# Amyone know where I can get long suction cup clips from please?



## ojustaboo (18 Oct 2017)

Hi all

I have a few long suction cup clips, I have no idea where I got them from.  I would like to get some more, but no matter what I google for, I always end up with the normal ones.

Here is a pic I just took, I'm after the longer one on the left (for 12mm pipe)






Has anyone any idea where I can get them from please?

Many thanks


----------



## Silviu Man (18 Oct 2017)

Hi!
Such kind of clips comes together with my e901 Cristal Profi. Can be used on the back side of the tank for positioning the pipes in proper position or for spray bar. Maybe you can try to search for spare parts (accessories) of this kind of external filter.


----------



## Silviu Man (18 Oct 2017)

Is this what you need ?


----------



## Silviu Man (18 Oct 2017)

Or this, 12/16 ...


----------



## Silviu Man (18 Oct 2017)

https://www.amazon.de/JBL-Fix-Set-CP-e700-900/dp/B001SEK76O


----------



## Edvet (18 Oct 2017)

https://www.thingiverse.com/thing:2460785
https://www.aquariacentral.com/foru...nal-filter-for-250g-aquariums-hw-304a.220347/


----------



## ojustaboo (18 Oct 2017)

Many thanks, given me something to search for.  The JBL fixsets are ideal, however I'm not paying £30 for 6 suction cups and clips (£9.71 per pack of two)

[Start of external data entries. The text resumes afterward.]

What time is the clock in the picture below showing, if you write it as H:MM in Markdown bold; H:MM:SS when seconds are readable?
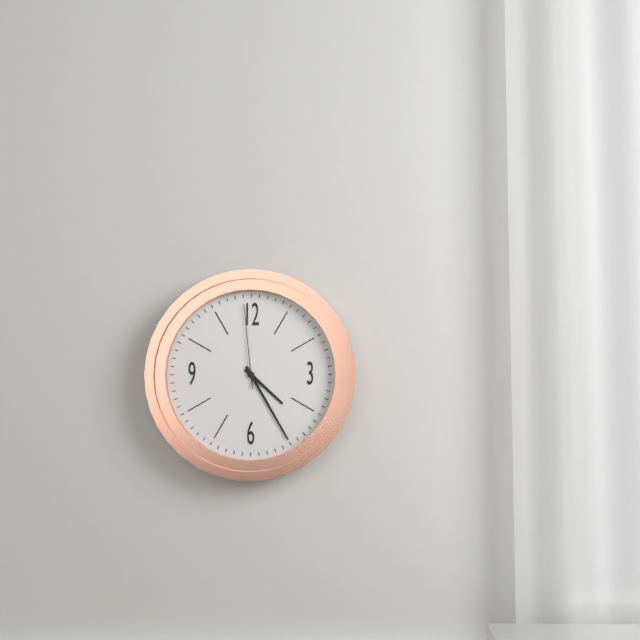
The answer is **4:25:59**
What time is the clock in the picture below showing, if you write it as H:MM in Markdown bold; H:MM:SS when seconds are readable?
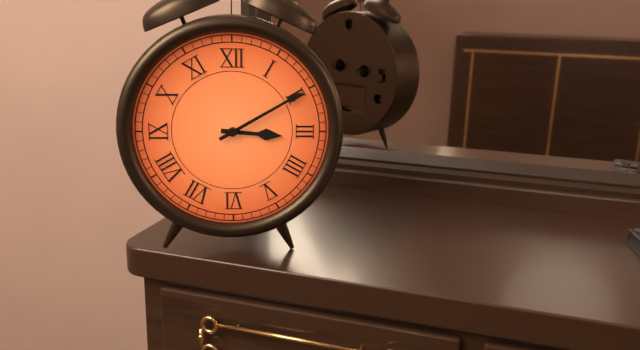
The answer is **3:10**
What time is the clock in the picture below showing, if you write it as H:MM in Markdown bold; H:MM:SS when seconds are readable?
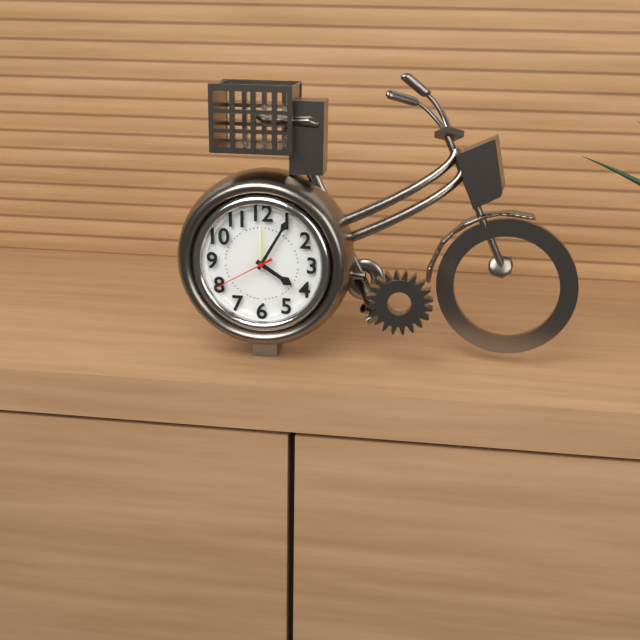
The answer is **4:05:40**
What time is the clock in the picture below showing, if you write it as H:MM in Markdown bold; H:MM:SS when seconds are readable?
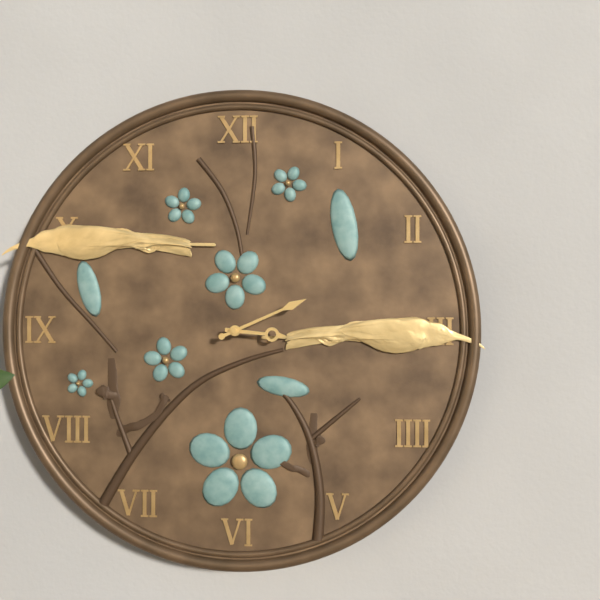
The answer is **3:11**
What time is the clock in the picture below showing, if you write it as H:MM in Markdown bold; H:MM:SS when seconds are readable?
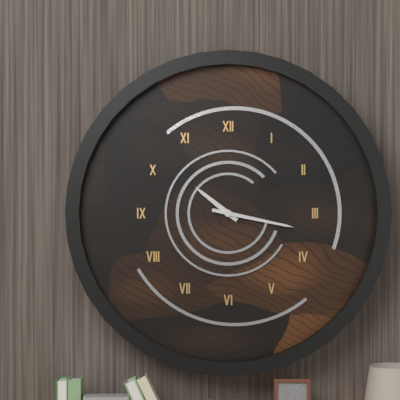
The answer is **10:17**
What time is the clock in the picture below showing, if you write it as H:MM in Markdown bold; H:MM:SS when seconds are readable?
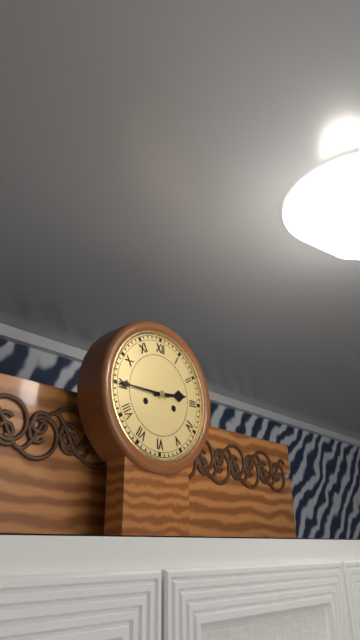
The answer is **2:45**
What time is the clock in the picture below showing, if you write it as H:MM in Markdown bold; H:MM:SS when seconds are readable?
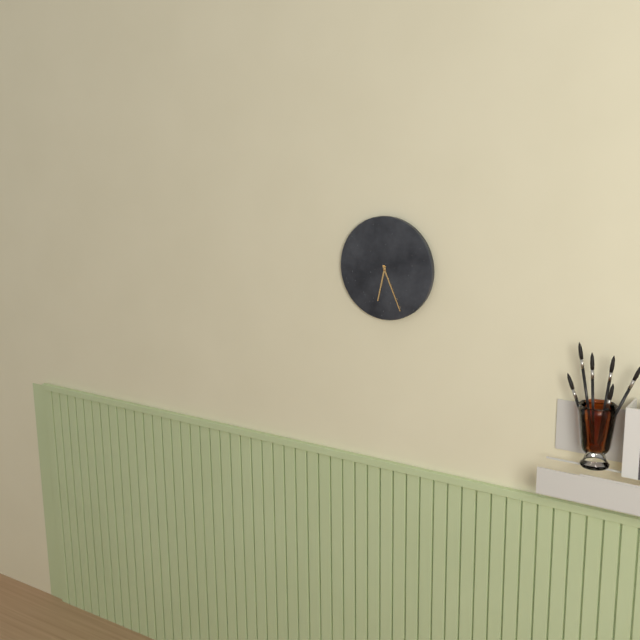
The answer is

The sunsun filters look interesting, I believe the APS filters are the same but rebranded. So will hunt out spares for both of those to see if I can come up with anything

A very quick google and I can get 10 of the normal short ones delivered for £3.99. That's more the price range I'm wanting


----------



## ojustaboo (18 Oct 2017)

Sadly, I still cant find them at a half decent price and I don't own a 3D printer  (don't think my wife would be pleased if I used this as an excuse to buy one   )

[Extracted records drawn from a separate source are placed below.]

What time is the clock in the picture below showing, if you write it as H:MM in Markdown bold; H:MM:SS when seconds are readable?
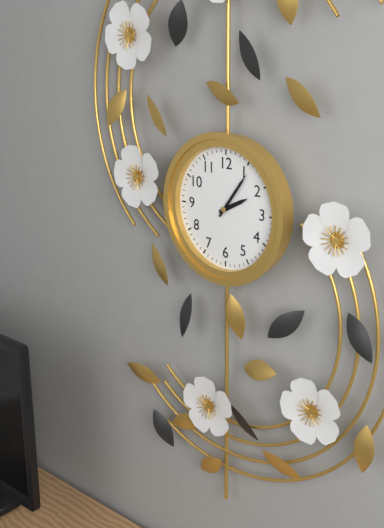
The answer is **2:06**
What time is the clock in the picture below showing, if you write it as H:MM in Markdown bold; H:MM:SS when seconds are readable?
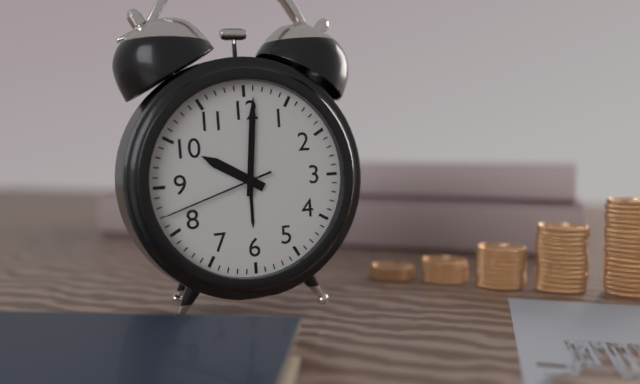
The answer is **10:01:42**
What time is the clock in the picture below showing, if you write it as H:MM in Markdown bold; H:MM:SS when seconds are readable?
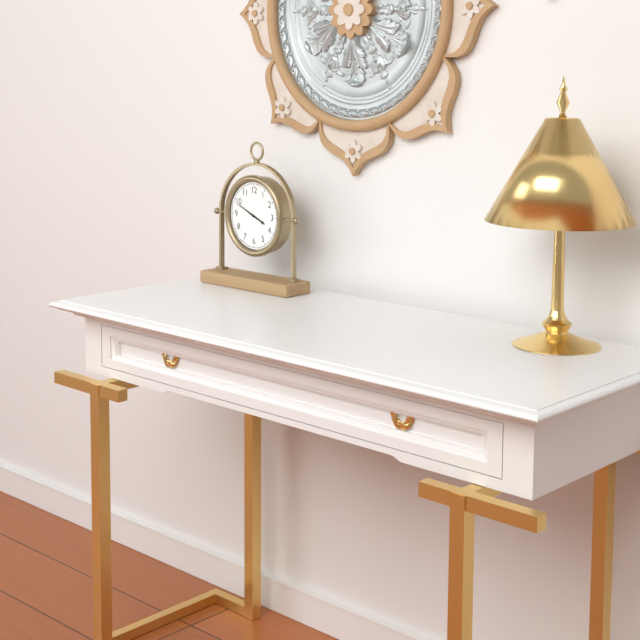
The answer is **3:49**
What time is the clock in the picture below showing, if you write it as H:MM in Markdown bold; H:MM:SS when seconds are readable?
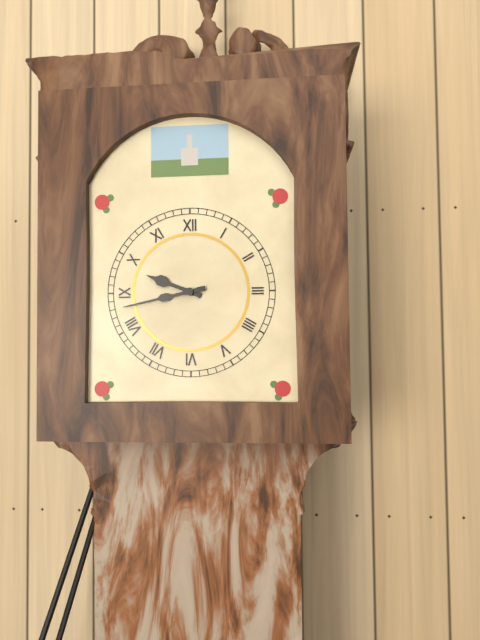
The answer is **9:43**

Edit:  £6 for 4 at fish fish fish including outlet pipes etc.  But not sure if they are 12mm

https://www.fish-fish-fish.com/superfish-aqua-pro-qs-accessories-kit-23056-p.asp


----------



## Konsa (18 Oct 2017)

Hi
Where are U based?
If in Uk can send U some free of charge as I have from my Tetratech filters and  dont use them
Regards Konsa


----------



## ojustaboo (18 Oct 2017)

Many thanks you have a PM


----------